What is the OPEC meeting?
The OPEC meeting is the bi-annual meeting of the Organization of the Petroleum Exporting Countries, and OPEC is probably one of the most important groups in the world. They are important as they have a strong influence on crude oil prices and supply, and therefore indirectly – your energy and transportation costs.
From a trader’s perspective, the meeting is important as comments leading up to the meeting and actual decisions at the meetings tend to set the trend for crude oil prices. There are two meetings per year, but OPEC can meet more than two times a year if they think it is necessary.
In January 2019, the group consisted of fourteen member countries, with Saudi Arabia being the unofficial leader. In 2016, OPEC was behind 44% of the world’s crude oil production, and they had control of 81.5% of the world’s proven oil reserves according to the US Energy Information Administration (EIA). Other large and important OPEC members include Iraq, with daily crude oil production of 4.4 million barrels a day in 2016, followed by Iran at 3.9 million barrels, and UEA at 3.1 million. However, all of these countries are dwarfed by Saudi Arabia and their production of 10.4 million barrels per day.
When is the next OPEC announcement?
The next official OPEC meeting will take place on June 25 and 26, 2019.
The meeting takes place two times a year.
5 December 2019 - 177th meeting of the OPEC Conference - Vienna, Austria
6 December 2019 - 7th OPEC and non-OPEC Ministerial Meeting - Vienna, AustriaHow does the OPEC affect crude oil traders?
Each month, OPEC will publish figures on actual crude oil production by its members, traders use this to get an understanding if supply is increasing or decreasing. Large swings might influence crude oil prices if production is too large or too low compared with their predetermined crude oil production targets.

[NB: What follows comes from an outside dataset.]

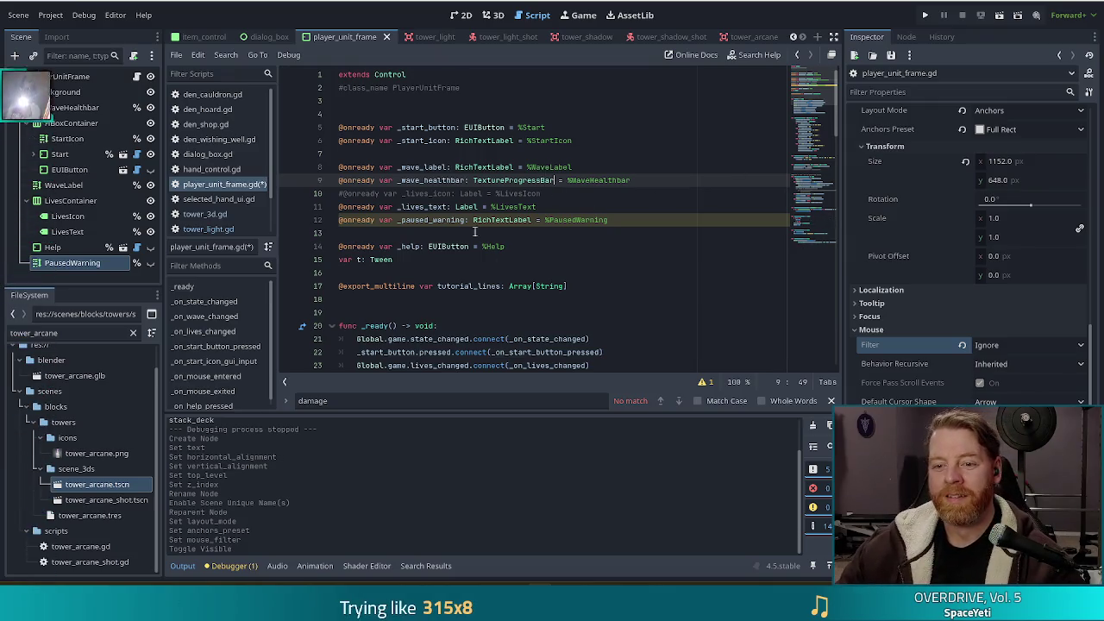
Add _paused_warning.show() under the PAUSED branch and save the script.
left_click(571, 220)
scroll(810, 109, "down", 10)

However, more importantly, in the OPEC meeting, the members will share their future crude oil production targets.
How does OPEC change the oil price and oil production?
OPEC will indirectly control crude oil prices by altering their crude oil production. If demand remains the same, but they lower their supply, then crude oil prices should increase. While, if they increase supply, and demand remains the same, crude oil prices should decline.
OPEC does not control demand, but they make assumptions about demand and try to produce crude oil to keep prices stable at a favorable price for its members, without causing too much trouble for its buyers. They are aware that if they keep prices too high that large oil consumers will try to shift away from crude oil.
In the past, OPEC had some control over crude oil prices, but the increased production of shale oil, the dominance of OPEC has diminished.
How has OPEC affected crude oil prices in the past?
Following the Yom Kippur War, in October 1973, OPEC decided to reduce their production significantly and to introduce an oil embargo against the US and other nations that supported Israel in the war. OPEC’s action caused a large spike in crude oil prices, and they traded from 3 dollars per barrel to 12 dollars. In the US, energy rationing was introduced, and in the UK the workweek was cut from five days to three days, while in seven European countries, non important Sunday driving was banned.
The oil embargo ended in March 1974, but prices remained high, and it led to a global economic recession, high unemployment rate and inflation.
By 1980 crude oil prices had reached a high of 40 dollars per barrel following the Iranian Revolution and the Iran-Iraq war. As prices were high, industrialized countries made efforts to switch away from crude oil usage, and exploration by Non-OPEC countries was ramped up. As an effect, crude oil demand declined, and total world crude production increased, this caused crude oil prices to plunge.
To try to stabilize the price, OPEC in 1982 introduced audited national quotas. However, this failed as some members did not comply. Saudi Arabia did its best to cut its production and did so by 66% from 1981 to 1985, but this did not help to boost crude oil prices. Instead, they ramped up production to cause crude oil prices to plunge below 10 dollars per barrel, and thereby make high costs production outside of Saudi Arabia to suffer.
The most recent episode of heavy OPEC intervention was from 2014 to 2018. From 2008 to 2016 US crude oil production doubled, as shale oil production made it more feasible to produce crude oil in the US.
Over the same period, OPEC members consistently produced more oil, and the Chinese economy was slowing down, and requiring less crude oil. From its 2014 highs of $115 per barrel, prices slumped by 89% to their 2016 low of $27.
It took time for the prices to regain their footing, as Saudi Arabia was applying the same strategy of the 1980s to drive out high-cost producers. As the low crude oil prices started to tire out OPEC members and drive out high-cost producers, OPEC began to reduce their production in 2016, to ramp up the cuts in 2017 and 2018. At the time of writing in early 2019, the price was trading at $70 per barrel, a significant improvement from the June 2016 to October 2017 average price of 50 dollars.